Vienna, the appealingly refined city that was once home to Mozart, Beethoven, Haydn, Schubert, Strauss and Mahler, has more cultural delights than you can shake a conductor’s baton at. As the Austrian writer Karl Kraus once put it: “The streets of Vienna are paved with culture. The streets of other cities are paved with stone.

” The Austrian capital offers the best in everything from painting to palaces. Oh yes, and it can also lay claim to serving the world’s most scrumptious cake. Vienna is a marvellous city to walk around.

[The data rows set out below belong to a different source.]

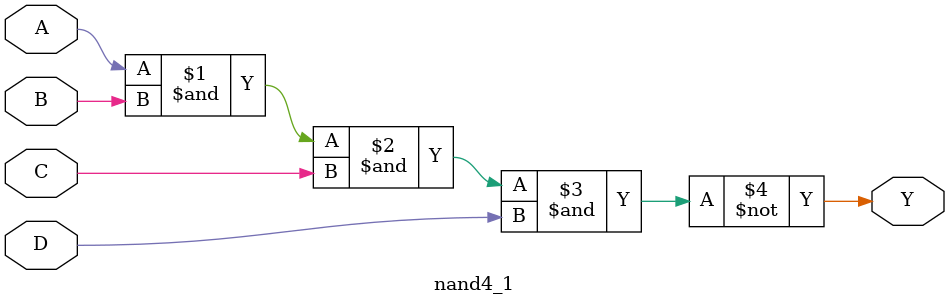
<source format=sv>
module nand4_1 (input wire A, input wire B, input wire C, input wire D, output wire Y);
    assign Y = ~(A & B & C & D);  // Four-input NAND operation
endmodule
</source>
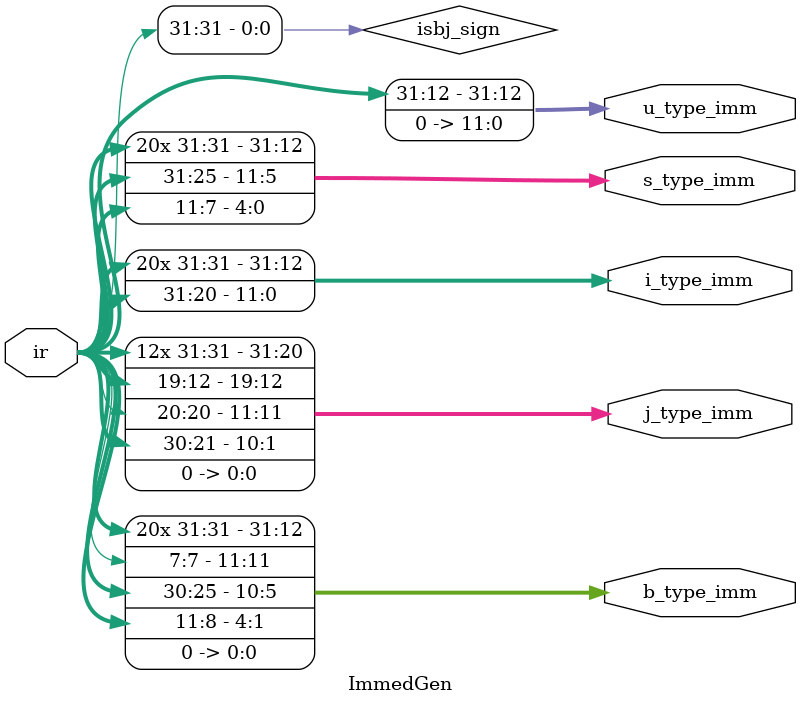
<source format=sv>
`timescale 1ns / 1ps


module ImmedGen(
    input [31:7] ir,
    output [31:0] b_type_imm,
    output [31:0] j_type_imm,
    output [31:0] i_type_imm,
    output [31:0] s_type_imm,
    output [31:0] u_type_imm
    );
    
    logic isbj_sign;
    assign isbj_sign = ir[31];
    
    assign i_type_imm = {{21{isbj_sign}}, ir[30:20]};
    assign s_type_imm = {{21{isbj_sign}}, ir[30:25], ir[11:7]};
    assign b_type_imm = {{20{isbj_sign}}, ir[7], ir[30:25], ir[11:8], 1'b0};
    assign u_type_imm = {ir[31:12], 12'b0};
    assign j_type_imm = {{12{isbj_sign}}, ir[19:12], ir[20], ir[30:21], 1'b0};
endmodule

</source>
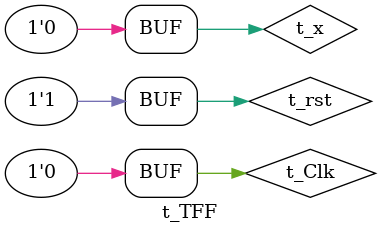
<source format=v>
module DFF (output reg Q,input D,Clk,rst);
always @(posedge Clk, negedge rst)
if(!rst) Q<=1'b0;
else Q<=D;
    
endmodule

module TFF (Q,T,Clk,rst);
output Q;
input T,Clk,rst;
wire DT;
assign DT = Q^T;
DFF TFF1(Q,DT,Clk,rst);    
endmodule

module p_TFF (
   output wire FA,FB,
   input x,Clk,rst
);
wire TA,TB;
assign TA= ((~FA)&(~FB)&(~x)) | ((FA&FB)&(~x));
assign TB= ((~FA && FB && ~x)) | ((FA&& ~x &&~FB));
TFF T_A (.Q(FA),.T(TA),.Clk(Clk),.rst(rst));
TFF T_B (.Q(FB),.T(TB),.Clk(Clk),.rst(rst));
    
endmodule

module t_TFF;
reg t_x,t_Clk,t_rst;
wire [1:0]state;
wire FA,FB;
p_TFF p(

    .FA(FA),
    .FB(FB),
    .x(t_x),
    .Clk(t_Clk),
    .rst(t_rst)
);

    assign state = {FA,FB};

    initial begin
        $dumpfile("p_TFF.vcd");
        $dumpvars( 0,t_TFF);
    end

initial begin
    t_rst = 1;
    repeat (2)
    #5 t_rst =~t_rst;
end

initial begin
    t_Clk =0;
    repeat (28)
    #5 t_Clk=~t_Clk;
end

initial begin
    t_x=0;
    #10 t_x=1;
    repeat (3)
    #30 t_x=~t_x;
end

    
endmodule
</source>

Wandering down the wide-open boulevards of the majestic historical centre, you are surrounded by mighty imperial buildings that resemble giant wedding cakes – in a good way. If all that is not enough to tempt you to visit, you may well be inspired to go to the Austrian capital by watching Vienna Blood, the arresting period crime drama whose fourth series began on BBC2 earlier this week. Perhaps the most celebrated cultural artefact in the city is Gustav Klimt’s globally famous 1907 painting, The Kiss, which hangs in the Upper Belvedere Palace.

This Unesco World Heritage Site houses more Klimts – a total of 24 – than any other museum on earth. Constructed in 1717 as the residence of Prince Eugene of Savoy, the head of the ruling Habsburg dynasty, the baroque palace possesses an innate grandeur. The neo-classical statues outside the front of the Palace depict wild, rearing stallions being tamed by mythological figures.